When D.85-03-017 imposed the CCCS requirement on the seven largest local phone companies, the evidence showed that $160 million per year was lost from the one percent of customers who did not pay their bills. The Commission noted that there were two basic types of customers in this category: (1) the customer who is financially distressed and simply cannot pay, ultimately leading to disconnection of service, and (2) the "fraudulent customer" who engages in one, and possibly more, of the following: charging toll calls to others' billing numbers, skipping out without leaving a forwarding address, and disconnecting without paying the final bill then reconnecting through another name at the same location. Under the CCCS system, the phone companies participating in the trial could collect an additional deposit from customers found to owe a balance to a previous CCCS participating utility.
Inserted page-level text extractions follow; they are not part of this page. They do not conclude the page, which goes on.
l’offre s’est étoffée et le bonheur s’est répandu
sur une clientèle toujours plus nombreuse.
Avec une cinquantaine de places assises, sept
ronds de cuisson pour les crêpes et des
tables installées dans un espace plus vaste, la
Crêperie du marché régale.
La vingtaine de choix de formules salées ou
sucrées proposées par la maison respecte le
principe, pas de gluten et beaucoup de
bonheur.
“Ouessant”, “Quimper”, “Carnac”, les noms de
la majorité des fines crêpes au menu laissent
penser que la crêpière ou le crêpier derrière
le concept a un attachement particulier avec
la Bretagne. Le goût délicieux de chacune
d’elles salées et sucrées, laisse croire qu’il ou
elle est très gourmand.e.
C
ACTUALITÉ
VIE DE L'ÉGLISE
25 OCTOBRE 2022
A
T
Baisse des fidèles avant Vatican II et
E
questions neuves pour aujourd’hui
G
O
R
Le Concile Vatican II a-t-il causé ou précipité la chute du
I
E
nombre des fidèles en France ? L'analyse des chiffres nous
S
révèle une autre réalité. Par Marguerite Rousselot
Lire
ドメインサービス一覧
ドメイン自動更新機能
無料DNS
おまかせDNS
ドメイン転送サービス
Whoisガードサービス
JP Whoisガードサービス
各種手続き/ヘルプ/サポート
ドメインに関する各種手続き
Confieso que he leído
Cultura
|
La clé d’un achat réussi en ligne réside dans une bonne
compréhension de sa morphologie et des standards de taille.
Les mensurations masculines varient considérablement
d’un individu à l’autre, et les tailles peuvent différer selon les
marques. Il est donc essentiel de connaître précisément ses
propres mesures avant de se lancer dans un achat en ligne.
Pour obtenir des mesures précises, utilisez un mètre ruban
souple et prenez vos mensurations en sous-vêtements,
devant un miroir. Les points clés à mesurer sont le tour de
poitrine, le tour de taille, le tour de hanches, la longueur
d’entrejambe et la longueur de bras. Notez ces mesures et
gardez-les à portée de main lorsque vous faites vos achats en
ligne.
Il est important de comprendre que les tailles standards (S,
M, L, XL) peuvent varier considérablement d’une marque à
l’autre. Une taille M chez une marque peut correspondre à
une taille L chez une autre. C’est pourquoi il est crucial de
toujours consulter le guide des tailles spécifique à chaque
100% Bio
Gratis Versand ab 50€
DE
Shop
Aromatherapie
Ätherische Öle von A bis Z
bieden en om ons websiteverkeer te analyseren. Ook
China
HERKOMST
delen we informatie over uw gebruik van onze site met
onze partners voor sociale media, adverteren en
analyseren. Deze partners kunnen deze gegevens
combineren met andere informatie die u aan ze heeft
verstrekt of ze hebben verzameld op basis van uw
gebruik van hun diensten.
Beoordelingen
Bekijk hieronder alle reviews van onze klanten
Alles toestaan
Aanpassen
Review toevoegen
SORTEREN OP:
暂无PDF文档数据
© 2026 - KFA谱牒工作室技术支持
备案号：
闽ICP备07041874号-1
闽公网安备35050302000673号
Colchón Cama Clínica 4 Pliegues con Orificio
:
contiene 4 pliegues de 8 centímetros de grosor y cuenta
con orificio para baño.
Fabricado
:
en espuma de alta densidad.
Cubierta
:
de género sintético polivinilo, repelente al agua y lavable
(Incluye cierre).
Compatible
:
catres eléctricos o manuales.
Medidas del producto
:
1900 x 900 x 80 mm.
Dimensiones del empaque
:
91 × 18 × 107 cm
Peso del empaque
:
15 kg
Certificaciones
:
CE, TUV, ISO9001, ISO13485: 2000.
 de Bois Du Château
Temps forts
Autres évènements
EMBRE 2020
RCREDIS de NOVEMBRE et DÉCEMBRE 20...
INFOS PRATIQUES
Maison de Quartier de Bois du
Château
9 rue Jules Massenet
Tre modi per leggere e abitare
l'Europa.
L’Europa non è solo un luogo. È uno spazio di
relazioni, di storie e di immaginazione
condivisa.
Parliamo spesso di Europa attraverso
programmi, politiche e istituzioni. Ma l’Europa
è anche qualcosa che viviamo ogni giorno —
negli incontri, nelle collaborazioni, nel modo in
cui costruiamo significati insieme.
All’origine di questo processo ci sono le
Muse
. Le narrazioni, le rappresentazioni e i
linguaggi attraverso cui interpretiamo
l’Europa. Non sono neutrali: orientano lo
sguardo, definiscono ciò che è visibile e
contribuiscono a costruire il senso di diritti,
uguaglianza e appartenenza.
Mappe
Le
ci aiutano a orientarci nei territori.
The CCCS trial ordered in D.85-11-039 was to last a minimum of two years (later revised to three years). We made clear in 1993 that the program was not required to be permanent, when we stated in response to such a claim that "it was the choice of the local exchange carriers (LECs) to continue the program after the successful experiment pursuant to D.85-03-017 and Investigation
(I.) 86-08-088."1 While this language in D.93-03-072 might be read to allow LECs to drop out of the program without Commission input, Verizon has filed this application because of our requirement in D.89-11-039 that LECs seek our permission to withdraw from the program: "A telephone utility wanting to withdraw from the CCCS shall file an application requesting authority to withdraw from the program. . . ."2
1 D.93-03-072, 48 CPUC2d 543 (1993), 1993 Cal PUC LEXIS 181, at *4.
2 D.89-11-039, Appendix A, paragraph 2(b), 1989 Cal. PUC LEXIS 886, at *8.